* [Dataset content]

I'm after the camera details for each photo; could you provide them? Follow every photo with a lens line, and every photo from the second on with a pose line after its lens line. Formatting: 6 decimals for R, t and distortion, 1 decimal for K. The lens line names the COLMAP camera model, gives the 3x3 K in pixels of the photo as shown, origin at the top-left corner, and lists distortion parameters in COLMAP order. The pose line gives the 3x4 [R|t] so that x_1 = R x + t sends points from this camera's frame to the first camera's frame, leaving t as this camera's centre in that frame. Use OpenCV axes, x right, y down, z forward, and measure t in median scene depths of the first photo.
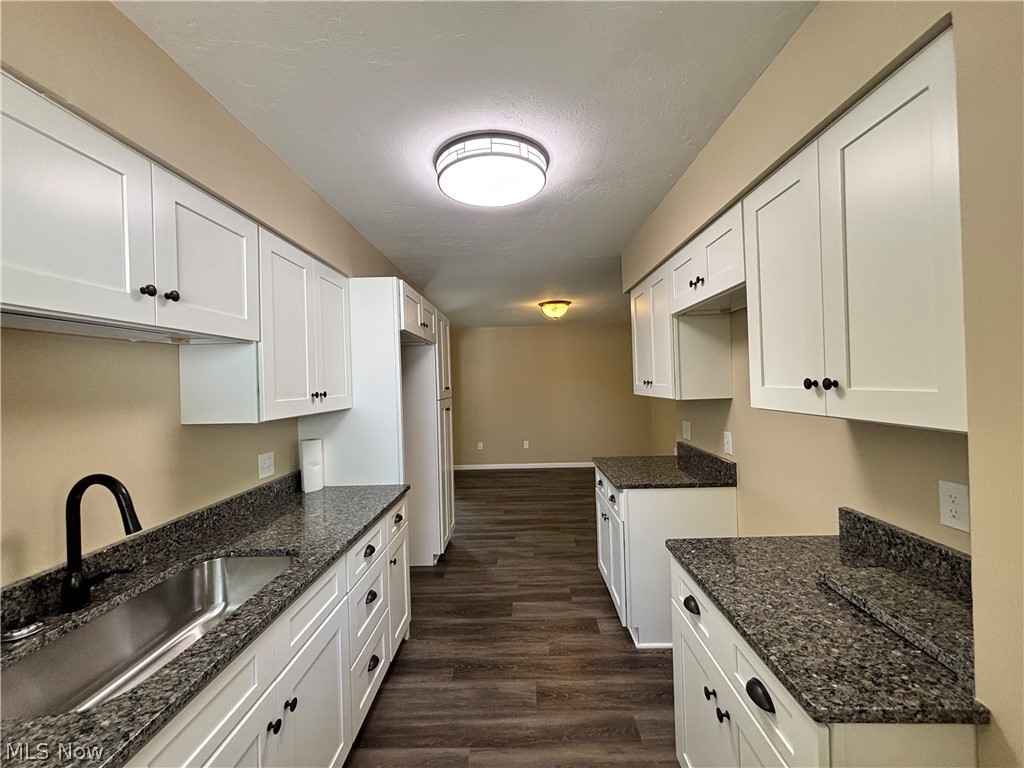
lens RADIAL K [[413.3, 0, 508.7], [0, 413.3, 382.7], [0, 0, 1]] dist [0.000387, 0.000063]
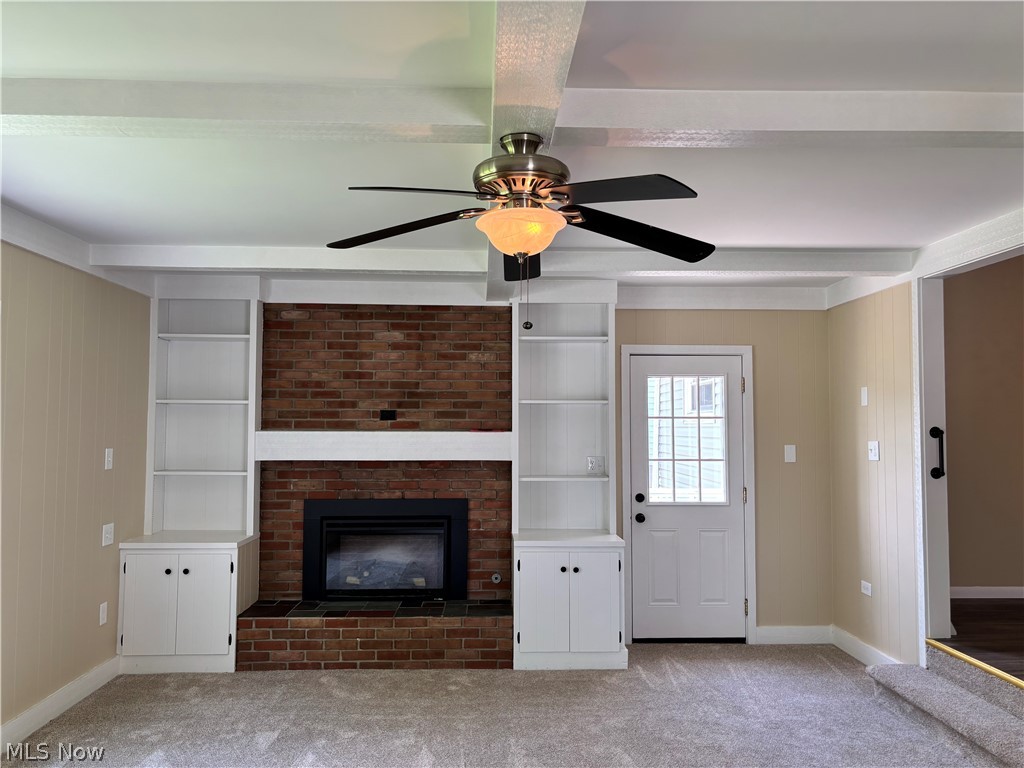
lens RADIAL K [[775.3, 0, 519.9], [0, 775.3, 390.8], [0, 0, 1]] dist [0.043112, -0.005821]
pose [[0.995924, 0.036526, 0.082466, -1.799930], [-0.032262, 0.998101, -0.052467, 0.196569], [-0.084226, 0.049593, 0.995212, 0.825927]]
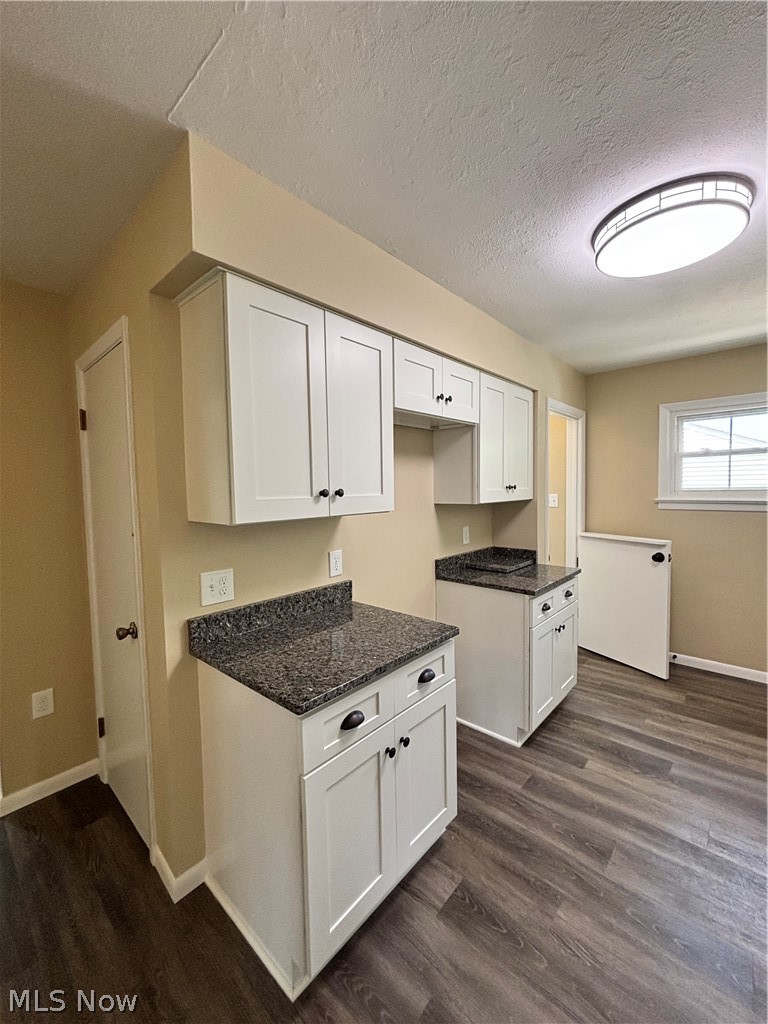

* [Assignment] Pictures aside, reproduce all of the data exactly.

* [Result of this exercise]
I'm after the camera details for each photo; could you provide them? Follow every photo with a lens line, and every photo from the second on with a pose line after its lens line. Formatting: 6 decimals for R, t and distortion, 1 decimal for K. The lens line names the COLMAP camera model, gives the 3x3 K in pixels of the photo as shown, origin at the top-left corner, and lists distortion parameters in COLMAP order. The pose line gives the 3x4 [R|t] so that x_1 = R x + t sends points from this camera's frame to the first camera's frame, leaving t as this camera's centre in that frame. Use OpenCV axes, x right, y down, z forward, and measure t in median scene depths of the first photo.
lens RADIAL K [[413.3, 0, 508.7], [0, 413.3, 382.7], [0, 0, 1]] dist [0.000387, 0.000063]
lens RADIAL K [[775.3, 0, 519.9], [0, 775.3, 390.8], [0, 0, 1]] dist [0.043112, -0.005821]
pose [[0.995924, 0.036526, 0.082466, -1.799930], [-0.032262, 0.998101, -0.052467, 0.196569], [-0.084226, 0.049593, 0.995212, 0.825927]]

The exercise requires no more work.